Scan the records below. Report the number of lines containing the word "round", and nothing more.

[Task material — start]

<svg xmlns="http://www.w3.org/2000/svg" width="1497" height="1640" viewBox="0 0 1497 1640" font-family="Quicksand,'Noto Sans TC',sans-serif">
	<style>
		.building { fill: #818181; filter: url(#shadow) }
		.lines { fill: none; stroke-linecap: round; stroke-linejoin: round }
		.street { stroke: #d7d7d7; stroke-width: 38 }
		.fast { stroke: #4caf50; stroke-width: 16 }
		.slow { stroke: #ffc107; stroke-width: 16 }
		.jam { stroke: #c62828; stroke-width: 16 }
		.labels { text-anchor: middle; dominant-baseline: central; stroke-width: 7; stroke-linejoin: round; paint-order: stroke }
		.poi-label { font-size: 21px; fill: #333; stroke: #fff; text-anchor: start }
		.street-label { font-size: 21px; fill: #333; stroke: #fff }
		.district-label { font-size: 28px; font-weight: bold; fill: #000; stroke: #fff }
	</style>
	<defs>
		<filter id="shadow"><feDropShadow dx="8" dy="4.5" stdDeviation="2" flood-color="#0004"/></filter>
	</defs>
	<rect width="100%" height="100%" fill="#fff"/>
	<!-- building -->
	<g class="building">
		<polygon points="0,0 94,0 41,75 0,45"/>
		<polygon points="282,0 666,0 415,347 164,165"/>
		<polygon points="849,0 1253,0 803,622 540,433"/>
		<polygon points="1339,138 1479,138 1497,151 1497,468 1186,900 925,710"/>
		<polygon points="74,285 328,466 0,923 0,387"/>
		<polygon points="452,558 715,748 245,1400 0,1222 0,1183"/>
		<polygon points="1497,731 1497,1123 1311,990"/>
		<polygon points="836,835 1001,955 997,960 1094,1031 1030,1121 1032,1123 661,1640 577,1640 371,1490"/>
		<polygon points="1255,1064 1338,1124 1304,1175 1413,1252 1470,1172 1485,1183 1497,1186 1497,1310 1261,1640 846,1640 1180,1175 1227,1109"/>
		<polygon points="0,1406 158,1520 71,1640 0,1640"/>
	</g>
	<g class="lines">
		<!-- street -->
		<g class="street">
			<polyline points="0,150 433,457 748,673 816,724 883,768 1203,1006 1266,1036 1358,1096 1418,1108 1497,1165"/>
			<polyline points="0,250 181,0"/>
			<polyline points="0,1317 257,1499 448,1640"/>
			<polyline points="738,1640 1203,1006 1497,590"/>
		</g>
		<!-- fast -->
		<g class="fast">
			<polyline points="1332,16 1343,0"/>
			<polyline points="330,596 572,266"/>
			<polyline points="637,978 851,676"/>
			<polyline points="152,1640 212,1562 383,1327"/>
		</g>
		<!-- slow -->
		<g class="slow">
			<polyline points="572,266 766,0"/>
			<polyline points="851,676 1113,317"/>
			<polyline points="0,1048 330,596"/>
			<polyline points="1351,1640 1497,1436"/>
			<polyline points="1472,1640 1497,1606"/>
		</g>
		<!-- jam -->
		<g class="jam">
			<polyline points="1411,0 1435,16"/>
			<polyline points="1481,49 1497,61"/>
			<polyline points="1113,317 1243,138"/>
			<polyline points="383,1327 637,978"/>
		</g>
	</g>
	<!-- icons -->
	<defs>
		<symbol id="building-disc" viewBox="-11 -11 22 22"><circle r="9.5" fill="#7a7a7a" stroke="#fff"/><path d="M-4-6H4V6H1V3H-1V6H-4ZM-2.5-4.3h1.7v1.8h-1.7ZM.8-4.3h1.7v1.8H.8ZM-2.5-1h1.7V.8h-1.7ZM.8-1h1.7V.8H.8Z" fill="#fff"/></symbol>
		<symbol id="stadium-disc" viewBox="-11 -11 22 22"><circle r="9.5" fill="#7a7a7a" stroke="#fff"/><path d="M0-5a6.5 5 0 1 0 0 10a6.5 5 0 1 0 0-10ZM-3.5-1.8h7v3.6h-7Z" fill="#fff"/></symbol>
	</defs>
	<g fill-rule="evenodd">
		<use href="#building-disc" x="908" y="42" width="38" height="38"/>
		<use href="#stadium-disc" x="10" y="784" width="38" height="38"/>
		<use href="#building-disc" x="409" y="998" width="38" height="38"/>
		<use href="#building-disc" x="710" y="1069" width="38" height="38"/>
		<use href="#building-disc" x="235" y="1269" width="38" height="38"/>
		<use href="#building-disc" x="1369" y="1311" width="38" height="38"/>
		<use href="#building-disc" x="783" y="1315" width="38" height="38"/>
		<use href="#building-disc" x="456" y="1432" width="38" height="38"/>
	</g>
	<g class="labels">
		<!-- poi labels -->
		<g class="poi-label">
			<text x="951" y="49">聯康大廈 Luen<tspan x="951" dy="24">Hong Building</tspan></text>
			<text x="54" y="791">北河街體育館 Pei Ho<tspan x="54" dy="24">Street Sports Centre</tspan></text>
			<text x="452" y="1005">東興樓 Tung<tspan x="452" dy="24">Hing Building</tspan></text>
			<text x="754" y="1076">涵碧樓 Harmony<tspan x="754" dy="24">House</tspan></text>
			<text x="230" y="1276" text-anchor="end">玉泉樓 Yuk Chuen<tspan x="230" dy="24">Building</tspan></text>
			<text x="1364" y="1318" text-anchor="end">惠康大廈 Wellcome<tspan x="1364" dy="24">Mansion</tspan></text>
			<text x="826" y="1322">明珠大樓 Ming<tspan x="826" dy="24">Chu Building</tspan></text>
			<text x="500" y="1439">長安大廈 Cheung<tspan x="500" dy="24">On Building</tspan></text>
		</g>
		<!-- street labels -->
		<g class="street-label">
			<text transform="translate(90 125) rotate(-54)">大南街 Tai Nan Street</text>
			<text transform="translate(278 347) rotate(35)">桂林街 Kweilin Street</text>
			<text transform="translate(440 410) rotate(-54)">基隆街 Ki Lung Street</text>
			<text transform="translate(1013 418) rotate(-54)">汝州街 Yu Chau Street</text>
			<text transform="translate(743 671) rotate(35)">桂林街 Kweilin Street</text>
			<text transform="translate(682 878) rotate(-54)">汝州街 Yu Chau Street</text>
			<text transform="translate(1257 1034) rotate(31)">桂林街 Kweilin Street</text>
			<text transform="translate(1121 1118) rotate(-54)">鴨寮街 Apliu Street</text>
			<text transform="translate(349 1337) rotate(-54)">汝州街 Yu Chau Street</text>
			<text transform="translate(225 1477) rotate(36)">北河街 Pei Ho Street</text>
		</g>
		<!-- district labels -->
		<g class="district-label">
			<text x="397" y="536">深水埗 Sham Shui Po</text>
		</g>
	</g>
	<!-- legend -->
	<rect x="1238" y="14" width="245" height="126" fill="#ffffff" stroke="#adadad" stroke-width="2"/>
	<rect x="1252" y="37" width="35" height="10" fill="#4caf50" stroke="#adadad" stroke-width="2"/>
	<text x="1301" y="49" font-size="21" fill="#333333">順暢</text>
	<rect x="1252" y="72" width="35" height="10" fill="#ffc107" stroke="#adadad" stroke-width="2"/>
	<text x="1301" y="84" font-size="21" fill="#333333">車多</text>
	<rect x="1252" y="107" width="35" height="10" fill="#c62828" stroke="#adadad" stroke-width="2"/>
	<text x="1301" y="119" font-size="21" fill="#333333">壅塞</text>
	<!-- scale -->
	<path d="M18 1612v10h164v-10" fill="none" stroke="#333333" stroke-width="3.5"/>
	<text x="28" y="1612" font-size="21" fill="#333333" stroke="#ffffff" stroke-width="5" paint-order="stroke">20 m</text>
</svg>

[Task material — finish]

→ Solution to the problem
2